The Justice Department denounced the demand in their response, citing the Watergate prosecutions as an example of a judge commenting on the gravity of a case that did not meet the necessary standard for recusal and arguing the defense had cherry-picked from Chutkan’s statements. 

In her denial, the Barack Obama appointee acknowledged the importance of ensuring a judge is impartial in every case and how recusal is a necessary remedy when a judge is not, but at the same time, “justice demands that judges not recuse without cause.” 

“In the wrong hands, a disqualification motion is a procedural weapon to harass opponents and delay proceedings,” Chutkan wrote, citing a D.C. Circuit’s decision in USA v. Microsoft Corp. from 2001. “If supported only by rumor, speculation, or innuendo, it is also a means to tarnish the reputation of a federal judge.” 

The D.C. Circuit has further held that recusal is an “extraordinary” form of relief that should not be “lightly granted.” 

Chutkan noted the defense wrongly conflated her intrajudicial statements — those made within the courtroom — which were based on the evidence and the facts of the cases before her, not “as the defense speculates, from watching the news.” 

“At the outset, it bears noting that the court has never taken the position the defense ascribes to it: that former ‘President Trump should be prosecuted and imprisoned,’” Chutkan wrote. “And the defense does not cite any instance of the court ever uttering those words or anything similar.” 

John Lauro, Trump’s lead defense attorney in Washington, had pointed specifically to a statement Chutkan had made during the sentencing hearings of Robert Scott Palmer and Christine Priola. 

In both Trump's motion and in a Truth Social post by Trump, the defense pointed to what Chutkan said before sentencing Priola to 15 months in prison. Chutkan noted in her decision that she sentenced Priola to three months fewer than the Justice Department had sought. 

“I see the videotapes. I see the footage of the flags and the signs that people were carrying and the hats they were wearing and the garb. And the people who mobbed that Capitol were there in fealty, in loyalty, to one man,” Chutkan said. “It’s a blind loyalty to one person who, by the way, remains free to this day." 

Chutkan expanded upon her comments at those hearings, noting that both defendants had argued before their sentencing that they should not receive lengthy prison sentences while the “purported architects” remained free. 

“It is true Mr. Palmer — you have made a very good point, one that has been made before — that the people who exhorted you and encouraged you to go and take action and to fight have not been charged,” Chutkan said. “That is not this court’s position. I don’t charge anybody. I don’t negotiate plea offers. I don’t make charging decisions. I sentence people who have pleaded guilty or have been convicted.” 
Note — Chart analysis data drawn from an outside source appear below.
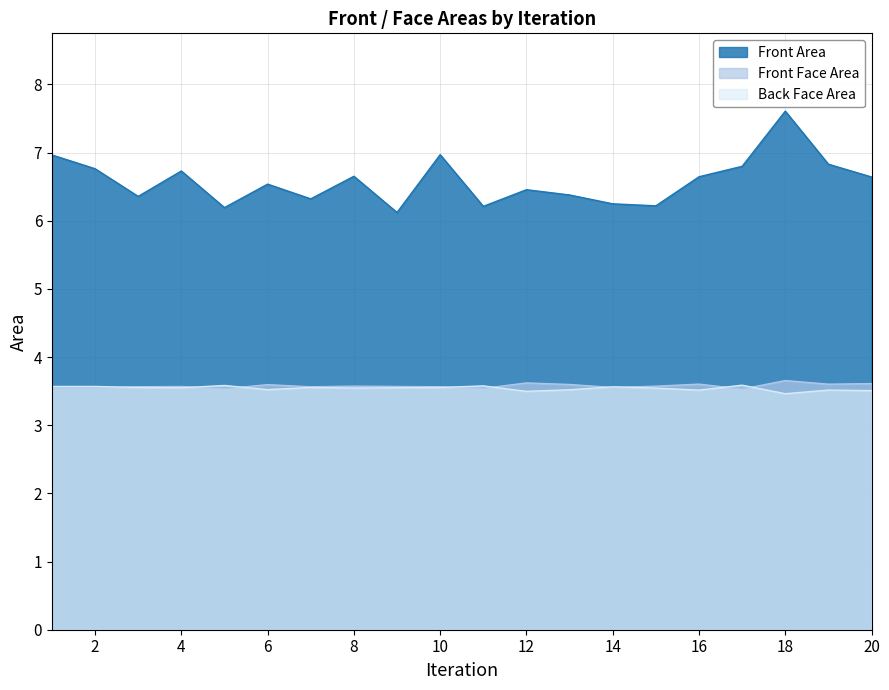

How many intersections are there between Front Face Area and Back Face Area?

9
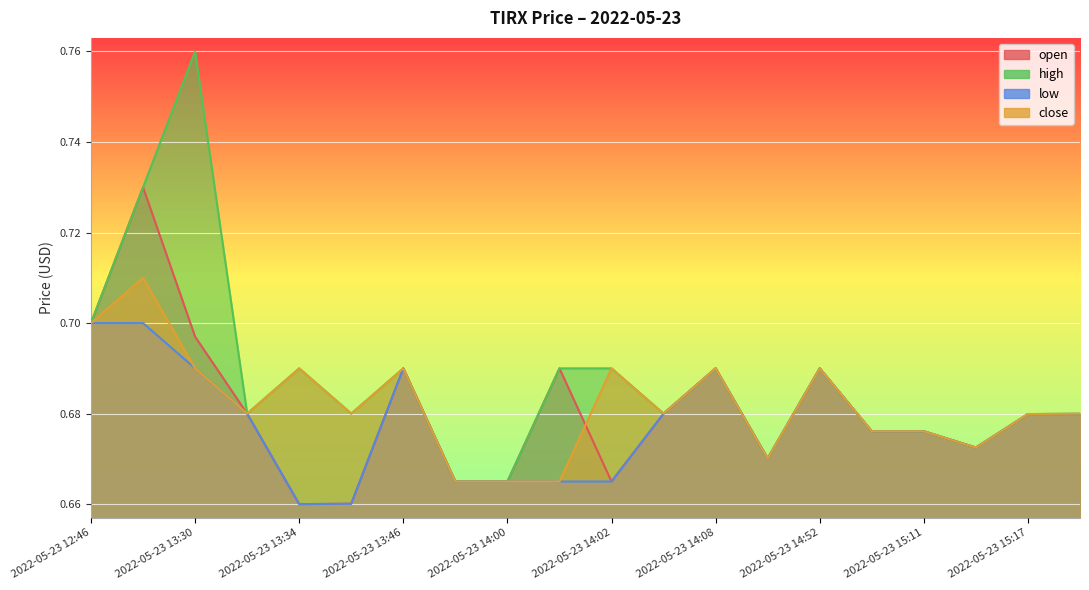

What are all the series names shown in the legend?

open, high, low, close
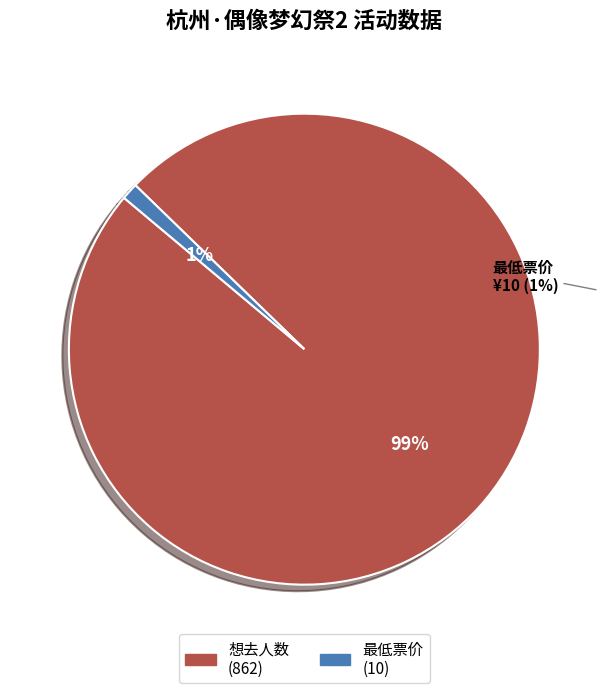

Does any single category account for the majority?

Yes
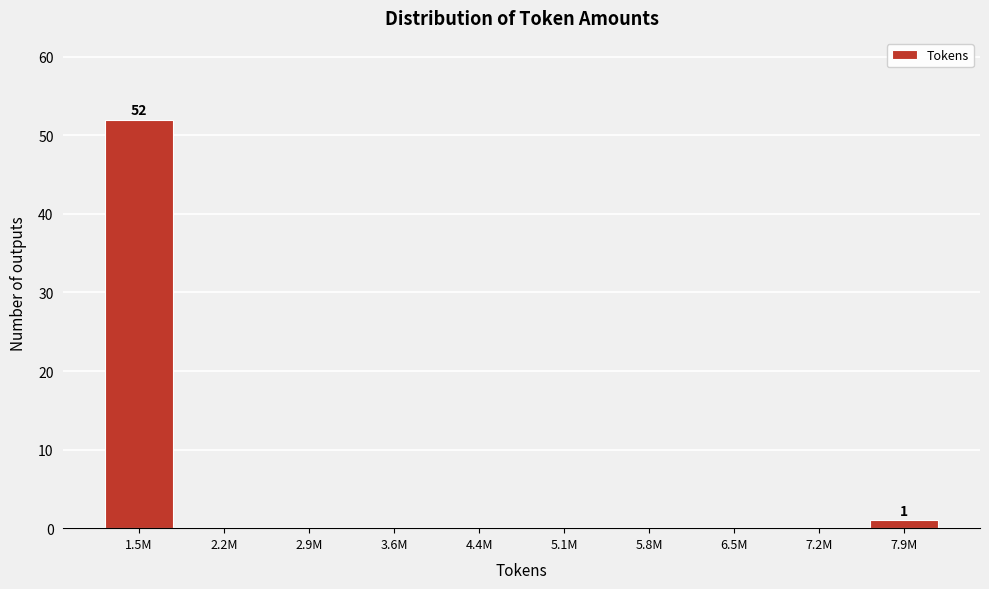

Reading right to left, list all the values displayed in this chart.

7.9M=1	7.2M=0	6.5M=0	5.8M=0	5.1M=0	4.4M=0	3.6M=0	2.9M=0	2.2M=0	1.5M=52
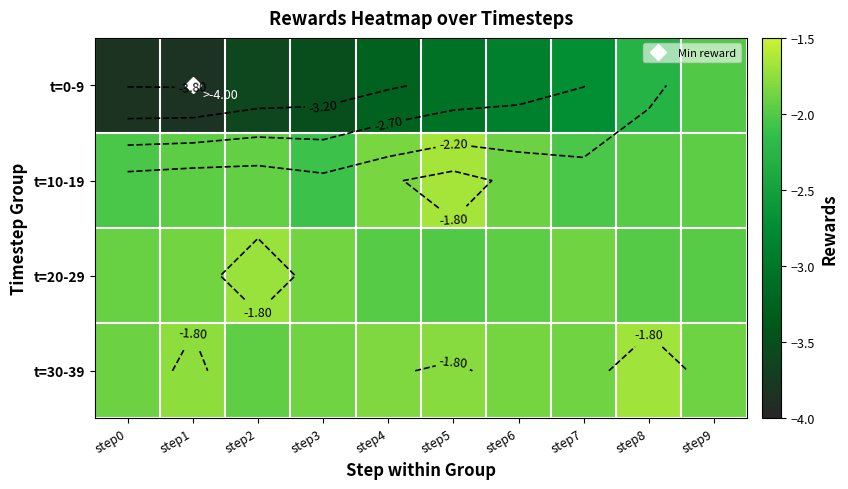

Which category has the highest value in the t=0-9 series?

step9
Chutkan said very little about Trump in these comments, instead focusing more on the defendants before her and the actions they took that day. 

Trump's attempt was already unlikely to succeed, considering the similarities in his case to the government’s prosecution of President Richard Nixon’s aides following the Watergate scandal during the 1970s.

At that time, H.R. Haldeman, Nixon’s chief of staff, had asked for a new judge over statements made during the trial of a co-conspirator. 

U.S. District Judge John Sirica, a Dwight D. Eisenhower appointee, noted that the Watergate scheme was “terrible,” and he was “sure this conspiracy has cost society millions of dollars … . You cannot close your eyes to these things.” 

The D.C. Circuit ruled that the comments were “judicial acts” and that the standard for a disabling prejudice to warrant recusal “cannot be extracted from dignified though persistent judicial efforts to bring everyone responsible for Watergate to book.” 

Trump has suggested his legal team may file a removal request to move his case out of Washington — where 93% of voters went for President Joe Biden while only 5% voted for Trump. In West Virginia, however, Trump secured 68% of the vote, making the likelihood of finding a friendlier jury higher.

However, that motion is also likely dead on arrival, as the Sixth Amendment requires a trial to take place in the “district wherein the crime shall have been committed.”